• _Set problem_:
Omit the pictures, then write out every entry exactly as it reads.
START Data for this task
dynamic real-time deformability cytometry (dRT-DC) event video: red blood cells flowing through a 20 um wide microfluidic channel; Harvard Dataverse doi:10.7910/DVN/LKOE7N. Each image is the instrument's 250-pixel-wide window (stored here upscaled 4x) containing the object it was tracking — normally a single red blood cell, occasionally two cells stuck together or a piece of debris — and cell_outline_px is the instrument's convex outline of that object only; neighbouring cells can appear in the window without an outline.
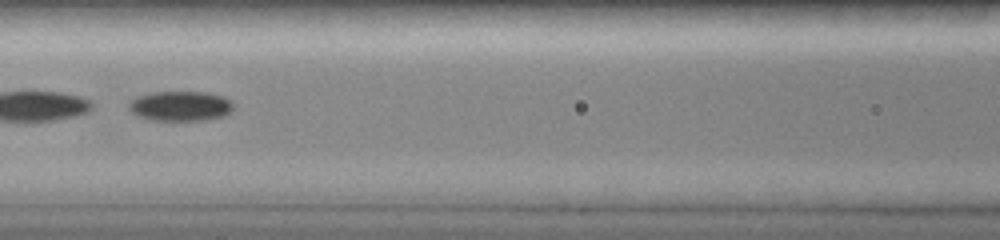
{"species": "common noctule bat (a hibernating species)", "species_latin": "Nyctalus noctula", "temperature_condition": "room temperature", "stored_images_in_passage": 7, "camera_frame_rate_fps": 3000, "um_per_image_px": 0.085, "animal": {"sex": "female", "body_mass_g": 19.0, "forearm_length_mm": 51.5}, "frame": {"image": 1, "passage_image": 6, "time_ms": 2.667, "image_size_px": [1000, 240], "cell_outline_px": [[232, 108], [224, 116], [204, 120], [152, 120], [136, 116], [128, 108], [128, 104], [132, 100], [140, 96], [152, 92], [208, 92], [224, 96], [232, 100]], "centroid_in_image_um": [15.34, 9.01], "position_along_channel_um": 151.3, "area_um2": 18.21}}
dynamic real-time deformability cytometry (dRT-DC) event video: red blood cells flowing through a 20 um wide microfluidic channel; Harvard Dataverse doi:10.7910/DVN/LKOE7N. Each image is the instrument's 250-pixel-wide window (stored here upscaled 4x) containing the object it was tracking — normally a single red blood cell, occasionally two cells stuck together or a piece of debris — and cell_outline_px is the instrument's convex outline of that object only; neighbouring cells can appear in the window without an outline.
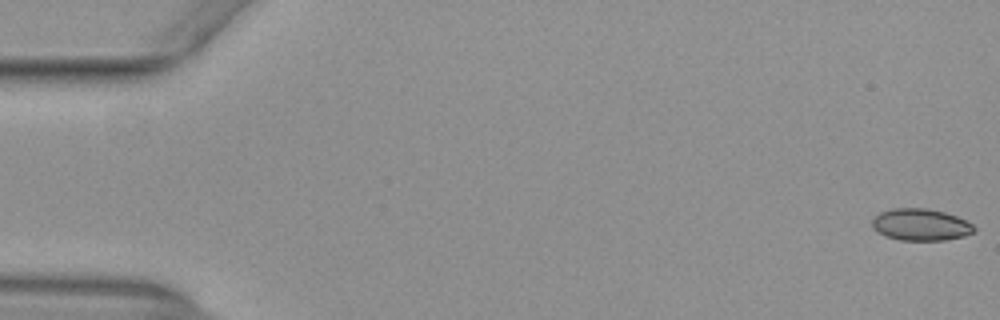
{"species": "common noctule bat (a hibernating species)", "species_latin": "Nyctalus noctula", "temperature_condition": "warm", "stored_images_in_passage": 53, "camera_frame_rate_fps": 3000, "um_per_image_px": 0.085, "animal": {"sex": "female", "body_mass_g": 29.2, "forearm_length_mm": 56.3}, "frame": {"image": 1, "passage_image": 1, "time_ms": 0.0, "image_size_px": [1000, 320], "cell_outline_px": [[976, 232], [964, 236], [944, 240], [900, 240], [884, 236], [876, 232], [872, 228], [872, 220], [880, 212], [892, 208], [928, 208], [944, 212], [956, 216], [972, 224], [976, 228]], "centroid_in_image_um": [78.24, 19.1], "position_along_channel_um": 6.8, "area_um2": 19.07}}
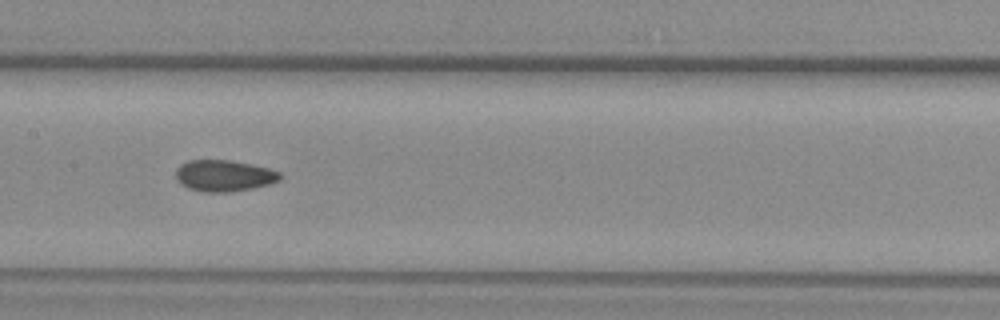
{"frame": {"image": 2, "passage_image": 27, "time_ms": 8.667, "image_size_px": [1000, 320], "cell_outline_px": [[280, 180], [268, 184], [252, 188], [228, 192], [204, 192], [188, 188], [180, 184], [176, 180], [176, 168], [180, 164], [188, 160], [232, 160], [268, 168], [280, 172]], "centroid_in_image_um": [19.0, 14.93], "position_along_channel_um": 188.4, "area_um2": 19.07}}
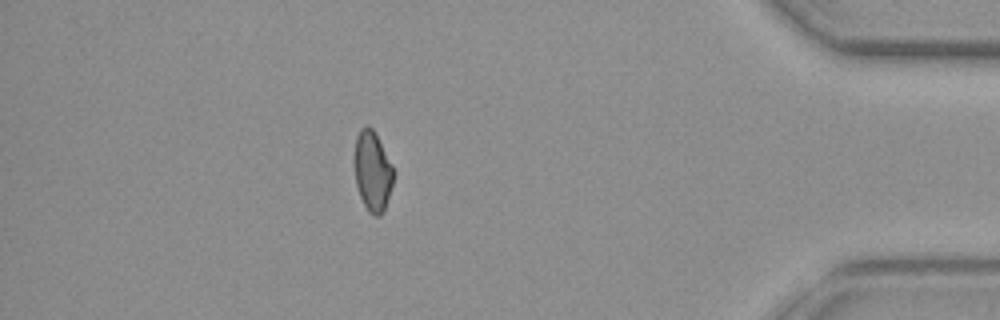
{"frame": {"image": 3, "passage_image": 47, "time_ms": 15.333, "image_size_px": [1000, 320], "cell_outline_px": [[396, 172], [384, 212], [380, 216], [372, 216], [368, 212], [360, 196], [356, 184], [352, 160], [356, 136], [360, 128], [368, 124], [376, 132]], "centroid_in_image_um": [31.65, 14.52], "position_along_channel_um": 403.5, "area_um2": 19.02}, "authors_computed_cell_mechanics": {"area_um2": 19.074, "velocity_mm_per_s": 3.9368, "shape_relaxation_time_tau1_ms": 6.9709, "shape_relaxation_time_tau2_ms": 2.1082, "deformation_change_tau1": 0.1086, "deformation_change_tau2": 0.06}}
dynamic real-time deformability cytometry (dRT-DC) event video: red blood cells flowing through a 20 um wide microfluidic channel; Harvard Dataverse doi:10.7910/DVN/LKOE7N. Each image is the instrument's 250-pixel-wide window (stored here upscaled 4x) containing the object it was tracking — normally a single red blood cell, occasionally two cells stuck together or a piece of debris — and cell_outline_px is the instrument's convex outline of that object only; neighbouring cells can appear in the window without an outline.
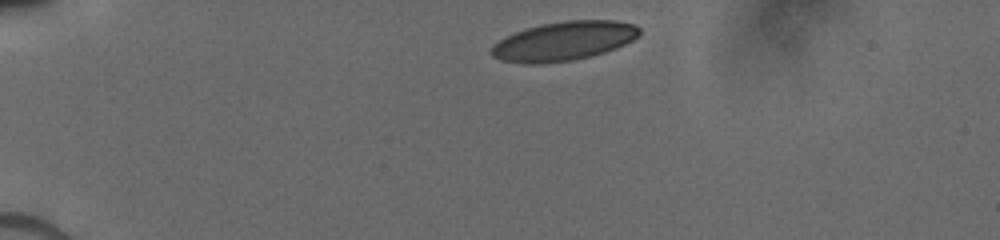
{"species": "human", "species_latin": "Homo sapiens", "temperature_condition": "cold", "stored_images_in_passage": 16, "camera_frame_rate_fps": 3000, "um_per_image_px": 0.085, "donor": {"sex": "male"}, "frame": {"image": 1, "passage_image": 1, "time_ms": 0.0, "image_size_px": [1000, 240], "cell_outline_px": [[640, 36], [616, 48], [604, 52], [572, 60], [532, 64], [524, 64], [500, 60], [492, 56], [492, 48], [500, 40], [516, 32], [540, 24], [564, 20], [616, 20], [636, 24], [640, 28]], "centroid_in_image_um": [47.97, 3.48], "position_along_channel_um": 37.0, "area_um2": 33.47}}
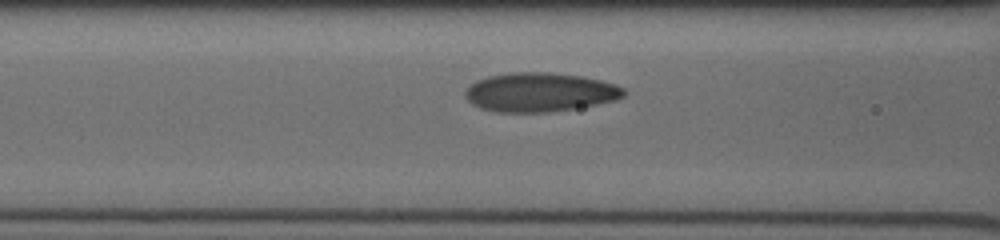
{"frame": {"image": 2, "passage_image": 10, "time_ms": 3.667, "image_size_px": [1000, 240], "cell_outline_px": [[624, 96], [612, 100], [596, 104], [572, 108], [544, 112], [496, 112], [480, 108], [472, 104], [464, 96], [464, 92], [476, 80], [488, 76], [512, 72], [552, 72], [580, 76], [600, 80], [616, 84], [624, 88]], "centroid_in_image_um": [45.84, 7.83], "position_along_channel_um": 120.8, "area_um2": 35.84}}
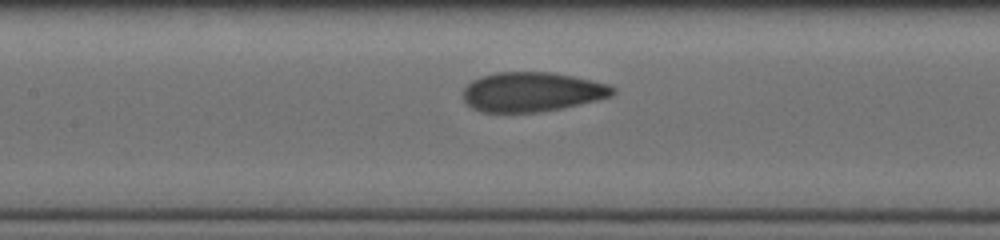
{"frame": {"image": 3, "passage_image": 12, "time_ms": 4.667, "image_size_px": [1000, 240], "cell_outline_px": [[616, 92], [612, 96], [596, 100], [560, 108], [540, 112], [480, 112], [472, 108], [464, 100], [460, 92], [472, 80], [480, 76], [492, 72], [552, 72], [572, 76], [608, 84], [616, 88]], "centroid_in_image_um": [45.17, 7.8], "position_along_channel_um": 162.2, "area_um2": 34.62}}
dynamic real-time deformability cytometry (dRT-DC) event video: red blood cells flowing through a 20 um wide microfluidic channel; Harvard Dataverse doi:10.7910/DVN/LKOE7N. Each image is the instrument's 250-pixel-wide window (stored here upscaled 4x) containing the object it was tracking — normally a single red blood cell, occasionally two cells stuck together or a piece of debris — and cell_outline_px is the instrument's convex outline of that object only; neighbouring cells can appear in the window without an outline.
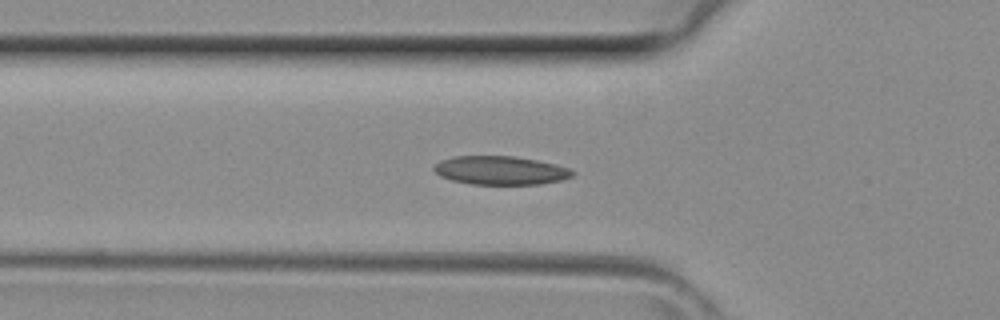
{"species": "common noctule bat (a hibernating species)", "species_latin": "Nyctalus noctula", "temperature_condition": "room temperature", "stored_images_in_passage": 40, "camera_frame_rate_fps": 3000, "um_per_image_px": 0.085, "animal": {"sex": "female", "body_mass_g": 29.2, "forearm_length_mm": 56.3}, "frame": {"image": 1, "passage_image": 13, "time_ms": 4.0, "image_size_px": [1000, 320], "cell_outline_px": [[576, 172], [572, 176], [560, 180], [540, 184], [472, 184], [452, 180], [440, 176], [432, 168], [440, 160], [452, 156], [512, 156], [536, 160], [556, 164], [568, 168]], "centroid_in_image_um": [42.52, 14.48], "position_along_channel_um": 83.3, "area_um2": 23.0}}
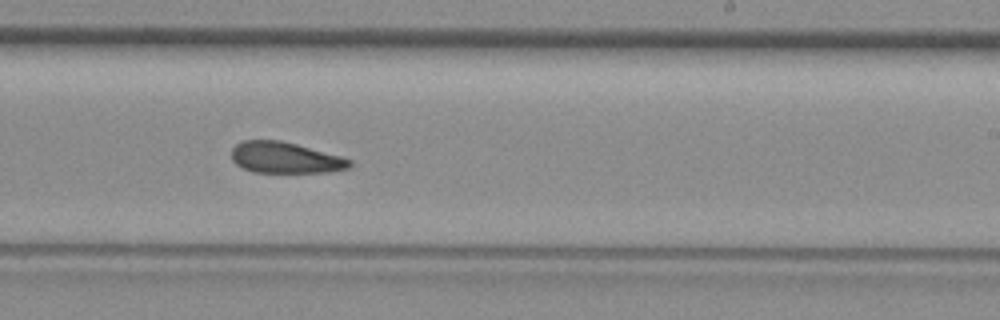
{"frame": {"image": 2, "passage_image": 24, "time_ms": 7.667, "image_size_px": [1000, 320], "cell_outline_px": [[352, 164], [348, 168], [328, 172], [252, 172], [236, 164], [232, 160], [232, 148], [236, 144], [244, 140], [280, 140], [296, 144], [340, 156], [352, 160]], "centroid_in_image_um": [24.23, 13.4], "position_along_channel_um": 264.8, "area_um2": 21.27}}
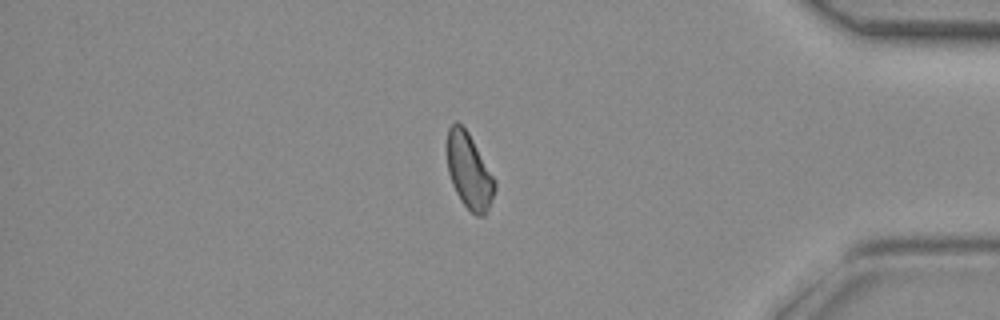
{"frame": {"image": 3, "passage_image": 34, "time_ms": 11.0, "image_size_px": [1000, 320], "cell_outline_px": [[496, 188], [488, 208], [484, 216], [476, 216], [460, 200], [452, 184], [448, 172], [448, 128], [456, 120], [468, 132], [496, 180]], "centroid_in_image_um": [39.89, 14.56], "position_along_channel_um": 395.3, "area_um2": 20.69}}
END Data for this task
• _Result of the exercise_:
dynamic real-time deformability cytometry (dRT-DC) event video: red blood cells flowing through a 20 um wide microfluidic channel; Harvard Dataverse doi:10.7910/DVN/LKOE7N. Each image is the instrument's 250-pixel-wide window (stored here upscaled 4x) containing the object it was tracking — normally a single red blood cell, occasionally two cells stuck together or a piece of debris — and cell_outline_px is the instrument's convex outline of that object only; neighbouring cells can appear in the window without an outline.
{"species": "common noctule bat (a hibernating species)", "species_latin": "Nyctalus noctula", "temperature_condition": "room temperature", "stored_images_in_passage": 7, "camera_frame_rate_fps": 3000, "um_per_image_px": 0.085, "animal": {"sex": "female", "body_mass_g": 19.0, "forearm_length_mm": 51.5}, "frame": {"image": 1, "passage_image": 6, "time_ms": 2.667, "image_size_px": [1000, 240], "cell_outline_px": [[232, 108], [224, 116], [204, 120], [152, 120], [136, 116], [128, 108], [128, 104], [132, 100], [140, 96], [152, 92], [208, 92], [224, 96], [232, 100]], "centroid_in_image_um": [15.34, 9.01], "position_along_channel_um": 151.3, "area_um2": 18.21}}
dynamic real-time deformability cytometry (dRT-DC) event video: red blood cells flowing through a 20 um wide microfluidic channel; Harvard Dataverse doi:10.7910/DVN/LKOE7N. Each image is the instrument's 250-pixel-wide window (stored here upscaled 4x) containing the object it was tracking — normally a single red blood cell, occasionally two cells stuck together or a piece of debris — and cell_outline_px is the instrument's convex outline of that object only; neighbouring cells can appear in the window without an outline.
{"species": "common noctule bat (a hibernating species)", "species_latin": "Nyctalus noctula", "temperature_condition": "warm", "stored_images_in_passage": 53, "camera_frame_rate_fps": 3000, "um_per_image_px": 0.085, "animal": {"sex": "female", "body_mass_g": 29.2, "forearm_length_mm": 56.3}, "frame": {"image": 1, "passage_image": 1, "time_ms": 0.0, "image_size_px": [1000, 320], "cell_outline_px": [[976, 232], [964, 236], [944, 240], [900, 240], [884, 236], [876, 232], [872, 228], [872, 220], [880, 212], [892, 208], [928, 208], [944, 212], [956, 216], [972, 224], [976, 228]], "centroid_in_image_um": [78.24, 19.1], "position_along_channel_um": 6.8, "area_um2": 19.07}}
{"frame": {"image": 2, "passage_image": 27, "time_ms": 8.667, "image_size_px": [1000, 320], "cell_outline_px": [[280, 180], [268, 184], [252, 188], [228, 192], [204, 192], [188, 188], [180, 184], [176, 180], [176, 168], [180, 164], [188, 160], [232, 160], [268, 168], [280, 172]], "centroid_in_image_um": [19.0, 14.93], "position_along_channel_um": 188.4, "area_um2": 19.07}}
{"frame": {"image": 3, "passage_image": 47, "time_ms": 15.333, "image_size_px": [1000, 320], "cell_outline_px": [[396, 172], [384, 212], [380, 216], [372, 216], [368, 212], [360, 196], [356, 184], [352, 160], [356, 136], [360, 128], [368, 124], [376, 132]], "centroid_in_image_um": [31.65, 14.52], "position_along_channel_um": 403.5, "area_um2": 19.02}, "authors_computed_cell_mechanics": {"area_um2": 19.074, "velocity_mm_per_s": 3.9368, "shape_relaxation_time_tau1_ms": 6.9709, "shape_relaxation_time_tau2_ms": 2.1082, "deformation_change_tau1": 0.1086, "deformation_change_tau2": 0.06}}
dynamic real-time deformability cytometry (dRT-DC) event video: red blood cells flowing through a 20 um wide microfluidic channel; Harvard Dataverse doi:10.7910/DVN/LKOE7N. Each image is the instrument's 250-pixel-wide window (stored here upscaled 4x) containing the object it was tracking — normally a single red blood cell, occasionally two cells stuck together or a piece of debris — and cell_outline_px is the instrument's convex outline of that object only; neighbouring cells can appear in the window without an outline.
{"species": "human", "species_latin": "Homo sapiens", "temperature_condition": "cold", "stored_images_in_passage": 16, "camera_frame_rate_fps": 3000, "um_per_image_px": 0.085, "donor": {"sex": "male"}, "frame": {"image": 1, "passage_image": 1, "time_ms": 0.0, "image_size_px": [1000, 240], "cell_outline_px": [[640, 36], [616, 48], [604, 52], [572, 60], [532, 64], [524, 64], [500, 60], [492, 56], [492, 48], [500, 40], [516, 32], [540, 24], [564, 20], [616, 20], [636, 24], [640, 28]], "centroid_in_image_um": [47.97, 3.48], "position_along_channel_um": 37.0, "area_um2": 33.47}}
{"frame": {"image": 2, "passage_image": 10, "time_ms": 3.667, "image_size_px": [1000, 240], "cell_outline_px": [[624, 96], [612, 100], [596, 104], [572, 108], [544, 112], [496, 112], [480, 108], [472, 104], [464, 96], [464, 92], [476, 80], [488, 76], [512, 72], [552, 72], [580, 76], [600, 80], [616, 84], [624, 88]], "centroid_in_image_um": [45.84, 7.83], "position_along_channel_um": 120.8, "area_um2": 35.84}}
{"frame": {"image": 3, "passage_image": 12, "time_ms": 4.667, "image_size_px": [1000, 240], "cell_outline_px": [[616, 92], [612, 96], [596, 100], [560, 108], [540, 112], [480, 112], [472, 108], [464, 100], [460, 92], [472, 80], [480, 76], [492, 72], [552, 72], [572, 76], [608, 84], [616, 88]], "centroid_in_image_um": [45.17, 7.8], "position_along_channel_um": 162.2, "area_um2": 34.62}}
dynamic real-time deformability cytometry (dRT-DC) event video: red blood cells flowing through a 20 um wide microfluidic channel; Harvard Dataverse doi:10.7910/DVN/LKOE7N. Each image is the instrument's 250-pixel-wide window (stored here upscaled 4x) containing the object it was tracking — normally a single red blood cell, occasionally two cells stuck together or a piece of debris — and cell_outline_px is the instrument's convex outline of that object only; neighbouring cells can appear in the window without an outline.
{"species": "common noctule bat (a hibernating species)", "species_latin": "Nyctalus noctula", "temperature_condition": "room temperature", "stored_images_in_passage": 40, "camera_frame_rate_fps": 3000, "um_per_image_px": 0.085, "animal": {"sex": "female", "body_mass_g": 29.2, "forearm_length_mm": 56.3}, "frame": {"image": 1, "passage_image": 13, "time_ms": 4.0, "image_size_px": [1000, 320], "cell_outline_px": [[576, 172], [572, 176], [560, 180], [540, 184], [472, 184], [452, 180], [440, 176], [432, 168], [440, 160], [452, 156], [512, 156], [536, 160], [556, 164], [568, 168]], "centroid_in_image_um": [42.52, 14.48], "position_along_channel_um": 83.3, "area_um2": 23.0}}
{"frame": {"image": 2, "passage_image": 24, "time_ms": 7.667, "image_size_px": [1000, 320], "cell_outline_px": [[352, 164], [348, 168], [328, 172], [252, 172], [236, 164], [232, 160], [232, 148], [236, 144], [244, 140], [280, 140], [296, 144], [340, 156], [352, 160]], "centroid_in_image_um": [24.23, 13.4], "position_along_channel_um": 264.8, "area_um2": 21.27}}
{"frame": {"image": 3, "passage_image": 34, "time_ms": 11.0, "image_size_px": [1000, 320], "cell_outline_px": [[496, 188], [488, 208], [484, 216], [476, 216], [460, 200], [452, 184], [448, 172], [448, 128], [456, 120], [468, 132], [496, 180]], "centroid_in_image_um": [39.89, 14.56], "position_along_channel_um": 395.3, "area_um2": 20.69}}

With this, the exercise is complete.